● **What to produce**: Write the records out once more, exactly as they appear below.

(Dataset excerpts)
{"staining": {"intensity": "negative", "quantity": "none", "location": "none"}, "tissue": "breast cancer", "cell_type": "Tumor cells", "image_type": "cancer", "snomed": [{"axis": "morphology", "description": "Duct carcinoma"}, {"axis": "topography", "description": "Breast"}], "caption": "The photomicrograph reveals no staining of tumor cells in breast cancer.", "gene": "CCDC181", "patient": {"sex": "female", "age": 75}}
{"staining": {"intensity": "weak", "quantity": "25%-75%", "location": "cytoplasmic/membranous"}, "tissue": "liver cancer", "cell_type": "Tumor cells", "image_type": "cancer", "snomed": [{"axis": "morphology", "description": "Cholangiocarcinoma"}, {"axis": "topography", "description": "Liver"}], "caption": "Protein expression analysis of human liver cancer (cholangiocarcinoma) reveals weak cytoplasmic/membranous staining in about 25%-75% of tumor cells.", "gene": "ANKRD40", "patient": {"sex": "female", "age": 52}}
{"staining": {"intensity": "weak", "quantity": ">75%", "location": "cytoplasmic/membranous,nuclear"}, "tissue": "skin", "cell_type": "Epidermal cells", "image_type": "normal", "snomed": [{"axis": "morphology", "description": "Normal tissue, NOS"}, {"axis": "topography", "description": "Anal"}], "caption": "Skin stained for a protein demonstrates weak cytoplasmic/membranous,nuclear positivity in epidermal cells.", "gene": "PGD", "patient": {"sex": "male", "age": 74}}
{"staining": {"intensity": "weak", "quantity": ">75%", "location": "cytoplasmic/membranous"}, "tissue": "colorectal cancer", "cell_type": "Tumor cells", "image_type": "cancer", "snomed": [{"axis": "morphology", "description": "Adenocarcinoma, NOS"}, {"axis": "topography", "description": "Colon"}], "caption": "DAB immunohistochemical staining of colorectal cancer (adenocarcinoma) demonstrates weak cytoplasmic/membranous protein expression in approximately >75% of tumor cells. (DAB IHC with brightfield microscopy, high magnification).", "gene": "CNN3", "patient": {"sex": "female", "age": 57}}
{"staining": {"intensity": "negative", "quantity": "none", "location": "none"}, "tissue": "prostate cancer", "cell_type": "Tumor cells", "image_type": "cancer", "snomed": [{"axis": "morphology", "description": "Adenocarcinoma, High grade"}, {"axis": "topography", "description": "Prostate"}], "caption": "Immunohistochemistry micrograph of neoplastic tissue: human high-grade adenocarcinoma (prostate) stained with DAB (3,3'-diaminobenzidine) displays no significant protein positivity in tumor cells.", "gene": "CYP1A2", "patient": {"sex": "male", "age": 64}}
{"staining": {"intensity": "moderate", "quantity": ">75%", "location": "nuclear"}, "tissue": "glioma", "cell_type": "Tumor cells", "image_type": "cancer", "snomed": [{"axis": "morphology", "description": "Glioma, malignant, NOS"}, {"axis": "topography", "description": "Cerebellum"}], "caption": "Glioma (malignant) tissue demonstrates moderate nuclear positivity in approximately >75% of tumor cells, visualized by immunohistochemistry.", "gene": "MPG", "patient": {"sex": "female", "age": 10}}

● **Exercise result**:
{"staining": {"intensity": "negative", "quantity": "none", "location": "none"}, "tissue": "breast cancer", "cell_type": "Tumor cells", "image_type": "cancer", "snomed": [{"axis": "morphology", "description": "Duct carcinoma"}, {"axis": "topography", "description": "Breast"}], "caption": "The photomicrograph reveals no staining of tumor cells in breast cancer.", "gene": "CCDC181", "patient": {"sex": "female", "age": 75}}
{"staining": {"intensity": "weak", "quantity": "25%-75%", "location": "cytoplasmic/membranous"}, "tissue": "liver cancer", "cell_type": "Tumor cells", "image_type": "cancer", "snomed": [{"axis": "morphology", "description": "Cholangiocarcinoma"}, {"axis": "topography", "description": "Liver"}], "caption": "Protein expression analysis of human liver cancer (cholangiocarcinoma) reveals weak cytoplasmic/membranous staining in about 25%-75% of tumor cells.", "gene": "ANKRD40", "patient": {"sex": "female", "age": 52}}
{"staining": {"intensity": "weak", "quantity": ">75%", "location": "cytoplasmic/membranous,nuclear"}, "tissue": "skin", "cell_type": "Epidermal cells", "image_type": "normal", "snomed": [{"axis": "morphology", "description": "Normal tissue, NOS"}, {"axis": "topography", "description": "Anal"}], "caption": "Skin stained for a protein demonstrates weak cytoplasmic/membranous,nuclear positivity in epidermal cells.", "gene": "PGD", "patient": {"sex": "male", "age": 74}}
{"staining": {"intensity": "weak", "quantity": ">75%", "location": "cytoplasmic/membranous"}, "tissue": "colorectal cancer", "cell_type": "Tumor cells", "image_type": "cancer", "snomed": [{"axis": "morphology", "description": "Adenocarcinoma, NOS"}, {"axis": "topography", "description": "Colon"}], "caption": "DAB immunohistochemical staining of colorectal cancer (adenocarcinoma) demonstrates weak cytoplasmic/membranous protein expression in approximately >75% of tumor cells. (DAB IHC with brightfield microscopy, high magnification).", "gene": "CNN3", "patient": {"sex": "female", "age": 57}}
{"staining": {"intensity": "negative", "quantity": "none", "location": "none"}, "tissue": "prostate cancer", "cell_type": "Tumor cells", "image_type": "cancer", "snomed": [{"axis": "morphology", "description": "Adenocarcinoma, High grade"}, {"axis": "topography", "description": "Prostate"}], "caption": "Immunohistochemistry micrograph of neoplastic tissue: human high-grade adenocarcinoma (prostate) stained with DAB (3,3'-diaminobenzidine) displays no significant protein positivity in tumor cells.", "gene": "CYP1A2", "patient": {"sex": "male", "age": 64}}
{"staining": {"intensity": "moderate", "quantity": ">75%", "location": "nuclear"}, "tissue": "glioma", "cell_type": "Tumor cells", "image_type": "cancer", "snomed": [{"axis": "morphology", "description": "Glioma, malignant, NOS"}, {"axis": "topography", "description": "Cerebellum"}], "caption": "Glioma (malignant) tissue demonstrates moderate nuclear positivity in approximately >75% of tumor cells, visualized by immunohistochemistry.", "gene": "MPG", "patient": {"sex": "female", "age": 10}}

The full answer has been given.